Implementing Logistic Regression from Scratch
In statistics and machine learning, classification refers to a type of supervised learning. For this task, training data with known class labels are given and is used to develop a classification rule for assigning new unlabeled data to one of the classes. A special case of the task is binary classification, which involves only two classes. Some examples:
- Classifying an email as
spam
ornon-spam
- Classifying a tumor as
benign
ormalignant
The algorithms that sort unlabeled data into labeled classes are called classifiers. Loosely speaking, the sorting hat from Hogwarts can be thought of as a classifier that sorts incoming students into four distinct houses. In real life, some common classifiers are logistic regression, k-nearest neighbors, decision tree, random forest, support vector machine, naive Bayes, linear discriminant analysis, stochastic gradient descent, XGBoost, AdaBoost and neural networks.

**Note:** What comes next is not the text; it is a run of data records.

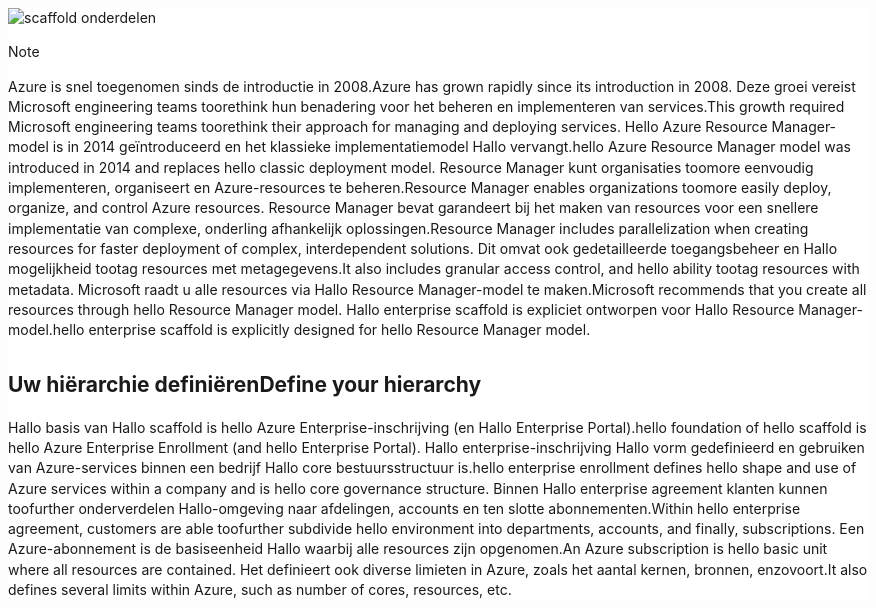 ![scaffold onderdelen](./media/resource-manager-subscription-governance/components.png)

> [!NOTE]
> <span data-ttu-id="223dd-141">Azure is snel toegenomen sinds de introductie in 2008.</span><span class="sxs-lookup"><span data-stu-id="223dd-141">Azure has grown rapidly since its introduction in 2008.</span></span> <span data-ttu-id="223dd-142">Deze groei vereist Microsoft engineering teams toorethink hun benadering voor het beheren en implementeren van services.</span><span class="sxs-lookup"><span data-stu-id="223dd-142">This growth required Microsoft engineering teams toorethink their approach for managing and deploying services.</span></span> <span data-ttu-id="223dd-143">Hello Azure Resource Manager-model is in 2014 geïntroduceerd en het klassieke implementatiemodel Hallo vervangt.</span><span class="sxs-lookup"><span data-stu-id="223dd-143">hello Azure Resource Manager model was introduced in 2014 and replaces hello classic deployment model.</span></span> <span data-ttu-id="223dd-144">Resource Manager kunt organisaties toomore eenvoudig implementeren, organiseert en Azure-resources te beheren.</span><span class="sxs-lookup"><span data-stu-id="223dd-144">Resource Manager enables organizations toomore easily deploy, organize, and control Azure resources.</span></span> <span data-ttu-id="223dd-145">Resource Manager bevat garandeert bij het maken van resources voor een snellere implementatie van complexe, onderling afhankelijk oplossingen.</span><span class="sxs-lookup"><span data-stu-id="223dd-145">Resource Manager includes parallelization when creating resources for faster deployment of complex, interdependent solutions.</span></span> <span data-ttu-id="223dd-146">Dit omvat ook gedetailleerde toegangsbeheer en Hallo mogelijkheid tootag resources met metagegevens.</span><span class="sxs-lookup"><span data-stu-id="223dd-146">It also includes granular access control, and hello ability tootag resources with metadata.</span></span> <span data-ttu-id="223dd-147">Microsoft raadt u alle resources via Hallo Resource Manager-model te maken.</span><span class="sxs-lookup"><span data-stu-id="223dd-147">Microsoft recommends that you create all resources through hello Resource Manager model.</span></span> <span data-ttu-id="223dd-148">Hallo enterprise scaffold is expliciet ontworpen voor Hallo Resource Manager-model.</span><span class="sxs-lookup"><span data-stu-id="223dd-148">hello enterprise scaffold is explicitly designed for hello Resource Manager model.</span></span>
> 
> 

## <a name="define-your-hierarchy"></a><span data-ttu-id="223dd-149">Uw hiërarchie definiëren</span><span class="sxs-lookup"><span data-stu-id="223dd-149">Define your hierarchy</span></span>
<span data-ttu-id="223dd-150">Hallo basis van Hallo scaffold is hello Azure Enterprise-inschrijving (en Hallo Enterprise Portal).</span><span class="sxs-lookup"><span data-stu-id="223dd-150">hello foundation of hello scaffold is hello Azure Enterprise Enrollment (and hello Enterprise Portal).</span></span> <span data-ttu-id="223dd-151">Hallo enterprise-inschrijving Hallo vorm gedefinieerd en gebruiken van Azure-services binnen een bedrijf Hallo core bestuursstructuur is.</span><span class="sxs-lookup"><span data-stu-id="223dd-151">hello enterprise enrollment defines hello shape and use of Azure services within a company and is hello core governance structure.</span></span> <span data-ttu-id="223dd-152">Binnen Hallo enterprise agreement klanten kunnen toofurther onderverdelen Hallo-omgeving naar afdelingen, accounts en ten slotte abonnementen.</span><span class="sxs-lookup"><span data-stu-id="223dd-152">Within hello enterprise agreement, customers are able toofurther subdivide hello environment into departments, accounts, and finally, subscriptions.</span></span> <span data-ttu-id="223dd-153">Een Azure-abonnement is de basiseenheid Hallo waarbij alle resources zijn opgenomen.</span><span class="sxs-lookup"><span data-stu-id="223dd-153">An Azure subscription is hello basic unit where all resources are contained.</span></span> <span data-ttu-id="223dd-154">Het definieert ook diverse limieten in Azure, zoals het aantal kernen, bronnen, enzovoort.</span><span class="sxs-lookup"><span data-stu-id="223dd-154">It also defines several limits within Azure, such as number of cores, resources, etc.</span></span>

Many advanced libraries, such as scikit-learn, make it possible for us to train various models on labeled training data, and predict on unlabeled test data, with a few lines of codes. While it is very convenient for day-to-day practice, it does not give insight into the details of what really happens underneath, when we run those codes. In the present notebook, we implement a logistic regression model manually from scratch, without using any advanced library, to understand how it works in the context of binary classification. The basic idea is to segment the computations into pieces, and write functions to compute each piece in a sequential manner, so that we can build a function on the basis of the previously defined functions. Wherever applicable, we have complemented a function which is constructed using for loops, with a much faster vectorized implementation of the same.